For the first time in his life, Pistol came up and licked my face, whimpered, and nuzzled his nose into my arm.

“Let’s go, boy.”

I headed back through the familiar snow-covered landscape I had traveled many times before. In parts where the vegetation was dense, the snow had already melted, creating thick, slushy mud. There was water sloshing in my boots, making my feet go numb. I fell several times by midday. On horseback, even at a slow pace, I would have covered twice as much ground.
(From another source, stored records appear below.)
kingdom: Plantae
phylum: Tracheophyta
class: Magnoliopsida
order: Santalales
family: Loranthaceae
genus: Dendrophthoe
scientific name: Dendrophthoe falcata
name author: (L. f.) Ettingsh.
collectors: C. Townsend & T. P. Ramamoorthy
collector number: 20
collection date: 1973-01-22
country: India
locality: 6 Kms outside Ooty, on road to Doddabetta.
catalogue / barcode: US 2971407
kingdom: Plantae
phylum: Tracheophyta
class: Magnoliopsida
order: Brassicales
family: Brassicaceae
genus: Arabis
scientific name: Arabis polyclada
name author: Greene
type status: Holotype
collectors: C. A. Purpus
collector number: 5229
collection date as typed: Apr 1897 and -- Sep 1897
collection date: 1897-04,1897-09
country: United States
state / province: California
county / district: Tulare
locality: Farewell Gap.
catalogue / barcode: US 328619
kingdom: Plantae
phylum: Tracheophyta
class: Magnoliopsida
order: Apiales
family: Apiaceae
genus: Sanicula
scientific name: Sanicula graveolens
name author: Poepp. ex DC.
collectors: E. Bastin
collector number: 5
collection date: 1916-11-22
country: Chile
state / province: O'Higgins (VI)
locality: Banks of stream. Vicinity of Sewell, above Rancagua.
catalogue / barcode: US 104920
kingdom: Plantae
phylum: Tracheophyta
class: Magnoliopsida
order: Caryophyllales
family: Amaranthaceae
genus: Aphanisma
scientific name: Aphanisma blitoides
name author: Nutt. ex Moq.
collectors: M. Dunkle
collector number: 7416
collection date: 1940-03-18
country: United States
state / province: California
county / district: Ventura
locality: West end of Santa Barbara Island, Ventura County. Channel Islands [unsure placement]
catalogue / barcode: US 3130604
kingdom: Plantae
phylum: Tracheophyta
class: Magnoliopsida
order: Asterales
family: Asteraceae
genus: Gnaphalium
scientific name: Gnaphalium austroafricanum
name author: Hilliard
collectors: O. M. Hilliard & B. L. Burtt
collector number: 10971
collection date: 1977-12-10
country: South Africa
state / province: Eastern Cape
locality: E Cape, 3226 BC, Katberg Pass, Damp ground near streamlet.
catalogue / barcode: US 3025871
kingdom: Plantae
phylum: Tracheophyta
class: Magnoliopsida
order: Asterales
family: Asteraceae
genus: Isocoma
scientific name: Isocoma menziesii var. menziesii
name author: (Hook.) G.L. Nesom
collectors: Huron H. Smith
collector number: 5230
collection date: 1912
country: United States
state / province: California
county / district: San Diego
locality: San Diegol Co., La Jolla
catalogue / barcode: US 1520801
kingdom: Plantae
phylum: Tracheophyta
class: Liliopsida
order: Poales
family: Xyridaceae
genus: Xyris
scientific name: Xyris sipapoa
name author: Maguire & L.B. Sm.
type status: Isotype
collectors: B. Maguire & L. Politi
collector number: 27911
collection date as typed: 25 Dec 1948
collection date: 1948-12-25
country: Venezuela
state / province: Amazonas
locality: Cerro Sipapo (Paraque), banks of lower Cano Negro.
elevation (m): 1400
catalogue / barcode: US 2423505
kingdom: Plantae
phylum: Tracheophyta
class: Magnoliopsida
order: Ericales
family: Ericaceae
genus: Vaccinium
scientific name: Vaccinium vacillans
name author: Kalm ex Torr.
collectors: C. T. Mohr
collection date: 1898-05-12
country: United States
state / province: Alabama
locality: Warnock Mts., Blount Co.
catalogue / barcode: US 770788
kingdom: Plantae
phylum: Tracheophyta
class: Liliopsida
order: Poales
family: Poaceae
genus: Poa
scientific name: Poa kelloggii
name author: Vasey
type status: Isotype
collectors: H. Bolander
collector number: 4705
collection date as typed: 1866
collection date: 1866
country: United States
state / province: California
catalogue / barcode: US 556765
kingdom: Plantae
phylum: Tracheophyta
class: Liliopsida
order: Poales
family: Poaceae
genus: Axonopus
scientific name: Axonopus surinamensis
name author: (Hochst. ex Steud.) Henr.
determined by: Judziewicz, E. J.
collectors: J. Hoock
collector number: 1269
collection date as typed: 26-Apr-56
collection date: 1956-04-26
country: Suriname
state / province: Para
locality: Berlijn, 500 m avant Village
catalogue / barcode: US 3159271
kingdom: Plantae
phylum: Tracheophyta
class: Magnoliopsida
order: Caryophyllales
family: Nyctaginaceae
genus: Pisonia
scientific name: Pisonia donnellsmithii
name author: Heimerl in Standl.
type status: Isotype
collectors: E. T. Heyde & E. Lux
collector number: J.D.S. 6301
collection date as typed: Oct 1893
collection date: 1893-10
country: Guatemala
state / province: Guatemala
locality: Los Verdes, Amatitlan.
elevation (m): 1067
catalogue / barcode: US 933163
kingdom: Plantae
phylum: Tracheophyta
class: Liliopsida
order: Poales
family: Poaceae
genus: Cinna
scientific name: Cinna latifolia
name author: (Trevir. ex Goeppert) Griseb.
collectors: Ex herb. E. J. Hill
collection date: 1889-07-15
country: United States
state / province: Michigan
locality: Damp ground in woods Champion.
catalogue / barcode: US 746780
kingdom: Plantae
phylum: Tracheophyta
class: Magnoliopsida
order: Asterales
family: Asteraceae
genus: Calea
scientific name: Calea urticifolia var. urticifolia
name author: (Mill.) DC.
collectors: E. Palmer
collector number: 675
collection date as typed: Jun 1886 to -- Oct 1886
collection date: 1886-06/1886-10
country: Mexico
Pausing near a tree, I hunkered down and called Pistol to me. I tucked him into my chest and tried to use his warmth to heat my body. I dozed off for a minute and dreamt of my horse Dancer coming to me. I woke with a start and realized the weather was getting bad again. To stay warm enough to survive, I would have to keep moving. I got up, whistled, and called out, hoping that Bonnie or Elite would turn up to take me home. As I trudged on against the storm, I kept my head down, trying to shield myself from the snow. At one point the wind was so strong that the snow looked like it was coming toward me, not down on me.

Every time I wondered if Jake was still breathing, my heart sank so low in my chest that it physically hurt. I tried to stay focused on getting back to the ranch. In the evening, the snow stopped falling long enough for me to make a shelter with branches and leaves, but it didn’t last long. Everything was saturated with snow, so I found a large rock and lay across it. Pistol jumped up and curled into me. We stayed like that, curled in a ball for hours until I had the strength to move again.

Before light filled the sky I was walking out of the valley, delirious, hungry, thirsty, and hopeless. “Dancer,” I whispered over and over. After hours of wishing, she came to me, as if in a dream. She walked out of the foggy haze, her striking white mane flapping against her neck. “Dancer,” I called, and she came trotting through the snow.

It was the first time in my life I truly surrendered. Dancer could have been a dream or an illusion, but at that point nothing mattered anymore except for my next breath. My body was numb and my eyes burned. Swinging my leg over her bare back, I gripped her firmly, taking a handful of her mane near her ears with one hand and a handful near her neck with the other. I bent low and close to her body and squeezed my legs as tight as I could. “Go home,” I said, and she took off, dancing in a full gallop across the open plain.

When she slowed, she was laboring heavily and foaming at the mouth. Pistol was still following us. We had one large plain to cross and then we would be near a road that led to the ranch.

I dozed off and only came to when I heard Redman shouting at Bea, “Call an ambulance!”

Draped over Dancer’s back, I kept my eyes closed, finally feeling safe after hearing the familiar voices. I let my mind wander to the days when I met Redman and Bea. They made Jake and me feel like we were part of a family again. Redman’s face was handsome, weathered as it was, and his voice was deep and rich. I imagined the younger version of himself as the Sundance Kid. Bea, a skinny, feisty woman, would have made the perfect Etta Place in her day. Now her hair was completely gray, always carefully pinned into a neat bun at the nape of her neck, and she never wore makeup. Like Redman’s, her face was covered in deep lines from many years of working outdoors. Redman’s hair still had some hint of ruddy color streaking through the gray but his eyes were a dull blue, which sometimes happens when the color fades with age, making even the brightest eyes look lifeless over time. He was an intelligent man and a skilled horseman, and he was compassionate and funny around the people he knew well, but he had a short fuse. Bea took a lot of crap from him, so occasionally she would give it right back.